WORK REQUIRED: Using the material below, copy every line where "timescale" appears.

========================================

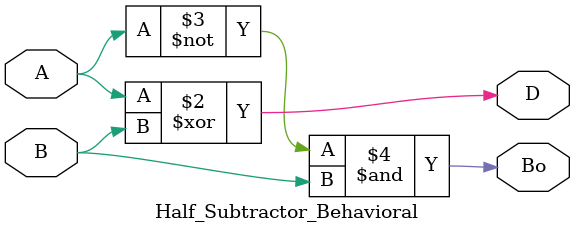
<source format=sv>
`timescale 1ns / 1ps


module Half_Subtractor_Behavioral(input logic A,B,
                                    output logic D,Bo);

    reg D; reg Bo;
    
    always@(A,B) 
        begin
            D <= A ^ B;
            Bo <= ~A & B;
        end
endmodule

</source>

========================================

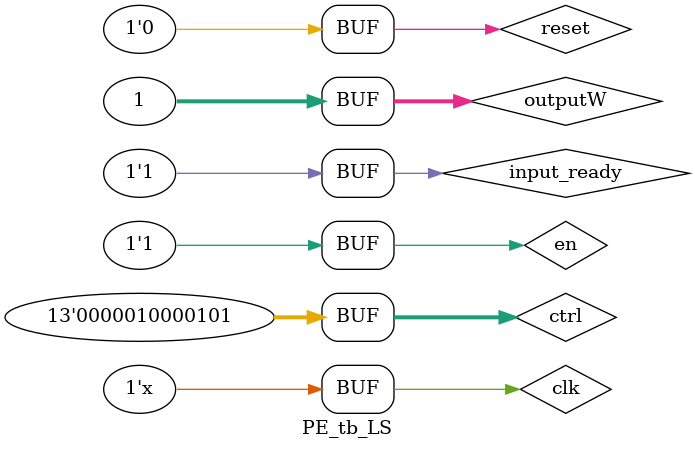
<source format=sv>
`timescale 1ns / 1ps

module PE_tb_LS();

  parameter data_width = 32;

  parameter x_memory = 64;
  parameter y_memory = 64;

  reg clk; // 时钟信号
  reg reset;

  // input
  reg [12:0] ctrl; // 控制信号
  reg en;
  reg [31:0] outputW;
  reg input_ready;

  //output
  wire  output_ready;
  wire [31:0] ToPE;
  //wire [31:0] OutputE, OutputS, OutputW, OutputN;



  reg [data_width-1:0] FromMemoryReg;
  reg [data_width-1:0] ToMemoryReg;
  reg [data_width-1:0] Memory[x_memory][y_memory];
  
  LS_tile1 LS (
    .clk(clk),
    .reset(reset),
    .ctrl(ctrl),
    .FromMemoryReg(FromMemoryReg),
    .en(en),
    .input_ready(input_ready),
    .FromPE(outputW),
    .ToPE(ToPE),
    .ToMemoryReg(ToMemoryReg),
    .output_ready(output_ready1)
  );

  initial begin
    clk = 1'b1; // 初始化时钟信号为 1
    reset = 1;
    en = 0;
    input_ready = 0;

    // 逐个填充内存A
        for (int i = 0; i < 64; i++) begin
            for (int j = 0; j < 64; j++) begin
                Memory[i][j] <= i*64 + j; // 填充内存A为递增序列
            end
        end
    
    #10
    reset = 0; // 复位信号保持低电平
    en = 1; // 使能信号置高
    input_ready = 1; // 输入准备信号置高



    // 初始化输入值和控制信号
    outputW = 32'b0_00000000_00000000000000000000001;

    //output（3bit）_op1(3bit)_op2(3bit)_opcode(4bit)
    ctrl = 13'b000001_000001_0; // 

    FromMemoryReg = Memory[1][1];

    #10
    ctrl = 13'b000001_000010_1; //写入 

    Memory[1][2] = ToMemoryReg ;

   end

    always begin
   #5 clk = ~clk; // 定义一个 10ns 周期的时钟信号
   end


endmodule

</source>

========================================

ANSWER:
`timescale 1ns / 1ps
`timescale 1ns / 1ps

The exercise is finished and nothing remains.